No agency, partnership, joint venture, or employment is created as a result of this Agreement. The failure of either party to exercise in any respect any right provided for herein shall not be deemed a waiver of any further rights hereunder. If any provision of this Agreement is found to be unenforceable or invalid, that provision shall be limited or eliminated to the minimum extent necessary so that this Agreement shall otherwise remain in full force and effect and enforceable. This Agreement is not assignable, transferable or sublicensable by User except with HowardCRM’s prior written consent. HowardCRM may transfer, assign or delegate this Agreement and its rights and obligations without consent. This Agreement shall be governed by and construed in accordance with the laws of the state of California, as if made within California between two residents thereof. Except for claims for injunctive or equitable relief or claims regarding intellectual property rights (which may be brought in any competent court), any dispute arising under this Agreement shall be finally settled in accordance with the Rules of the Judicial Arbitration and Mediation Service, Inc. (“JAMS”) in accordance with such Rules. To the extent the JAMS streamlined rules are available – they shall apply.
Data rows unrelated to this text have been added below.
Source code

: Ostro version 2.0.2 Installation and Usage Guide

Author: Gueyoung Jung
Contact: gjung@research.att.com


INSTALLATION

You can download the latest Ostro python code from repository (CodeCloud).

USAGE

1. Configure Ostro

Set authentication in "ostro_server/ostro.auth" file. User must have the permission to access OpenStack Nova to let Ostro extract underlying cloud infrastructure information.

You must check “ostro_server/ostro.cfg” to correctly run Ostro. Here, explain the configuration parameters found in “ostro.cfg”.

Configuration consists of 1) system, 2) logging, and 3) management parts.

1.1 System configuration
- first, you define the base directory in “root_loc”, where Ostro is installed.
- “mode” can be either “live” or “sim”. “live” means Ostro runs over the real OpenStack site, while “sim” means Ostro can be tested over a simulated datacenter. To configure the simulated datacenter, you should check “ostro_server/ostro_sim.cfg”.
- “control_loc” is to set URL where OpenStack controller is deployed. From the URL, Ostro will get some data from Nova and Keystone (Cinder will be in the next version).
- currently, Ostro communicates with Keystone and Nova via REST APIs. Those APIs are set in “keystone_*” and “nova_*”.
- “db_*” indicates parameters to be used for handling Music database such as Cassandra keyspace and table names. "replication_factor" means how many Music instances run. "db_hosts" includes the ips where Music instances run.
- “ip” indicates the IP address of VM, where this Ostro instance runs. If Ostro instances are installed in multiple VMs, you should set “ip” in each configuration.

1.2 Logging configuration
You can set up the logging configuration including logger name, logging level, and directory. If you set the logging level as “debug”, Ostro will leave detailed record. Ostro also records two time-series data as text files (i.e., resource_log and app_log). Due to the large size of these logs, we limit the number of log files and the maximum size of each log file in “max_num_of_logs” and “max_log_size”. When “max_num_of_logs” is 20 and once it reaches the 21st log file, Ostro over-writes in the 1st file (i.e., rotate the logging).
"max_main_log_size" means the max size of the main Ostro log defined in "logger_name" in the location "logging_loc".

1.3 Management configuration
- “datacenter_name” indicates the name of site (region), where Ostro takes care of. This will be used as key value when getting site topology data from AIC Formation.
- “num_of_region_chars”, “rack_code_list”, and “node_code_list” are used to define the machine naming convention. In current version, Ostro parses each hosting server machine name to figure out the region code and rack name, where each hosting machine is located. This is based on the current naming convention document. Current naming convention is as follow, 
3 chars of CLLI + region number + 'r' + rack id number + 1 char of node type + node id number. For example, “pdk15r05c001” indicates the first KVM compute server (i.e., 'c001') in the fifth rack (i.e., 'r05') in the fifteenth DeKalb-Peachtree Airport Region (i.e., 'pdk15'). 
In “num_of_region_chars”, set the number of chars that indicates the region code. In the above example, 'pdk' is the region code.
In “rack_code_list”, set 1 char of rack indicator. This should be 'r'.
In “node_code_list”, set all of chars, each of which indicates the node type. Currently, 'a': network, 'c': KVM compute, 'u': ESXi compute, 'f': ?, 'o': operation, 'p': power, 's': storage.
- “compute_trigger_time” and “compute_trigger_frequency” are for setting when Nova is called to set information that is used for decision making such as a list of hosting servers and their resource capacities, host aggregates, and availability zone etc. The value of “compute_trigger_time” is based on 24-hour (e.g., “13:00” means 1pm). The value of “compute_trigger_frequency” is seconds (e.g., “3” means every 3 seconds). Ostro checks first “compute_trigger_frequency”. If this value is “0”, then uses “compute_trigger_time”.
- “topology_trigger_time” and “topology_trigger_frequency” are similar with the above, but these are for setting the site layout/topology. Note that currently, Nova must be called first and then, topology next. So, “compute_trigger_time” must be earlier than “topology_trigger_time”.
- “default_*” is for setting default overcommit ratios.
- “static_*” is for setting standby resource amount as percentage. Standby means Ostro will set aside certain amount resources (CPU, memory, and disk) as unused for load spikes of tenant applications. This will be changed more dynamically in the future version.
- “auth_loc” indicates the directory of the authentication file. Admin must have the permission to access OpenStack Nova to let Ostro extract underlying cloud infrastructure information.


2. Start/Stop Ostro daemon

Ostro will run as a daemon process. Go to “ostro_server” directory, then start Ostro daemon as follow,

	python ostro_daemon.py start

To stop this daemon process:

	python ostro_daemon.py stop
The arbitration shall take place in California, in the English language and the arbitral decision may be enforced in any court. To the extent a claim cannot legally be arbitrated, the jurisdiction and venue for such actions shall be the state and federal courts located in California and both parties hereby submit to the personal jurisdiction of such courts. HowardCRM may modify this Agreement at any time by either (i) posting a notice of changes on its website, (ii) notifying User via email, or (iii) notifying User by account notification. User’s use of the Service after such notification constitutes User’s acceptance of the modifications. If User does not want to accept the modifications, User’s sole remedy is to terminate this Agreement and cancel User’s Service account. This Agreement is the complete and exclusive statement of the mutual understanding of the parties and supersedes and cancels all previous written and oral agreements, communications and other understandings relating to the subject matter of this Agreement and, except as otherwise provided herein, that all modifications must be in writing.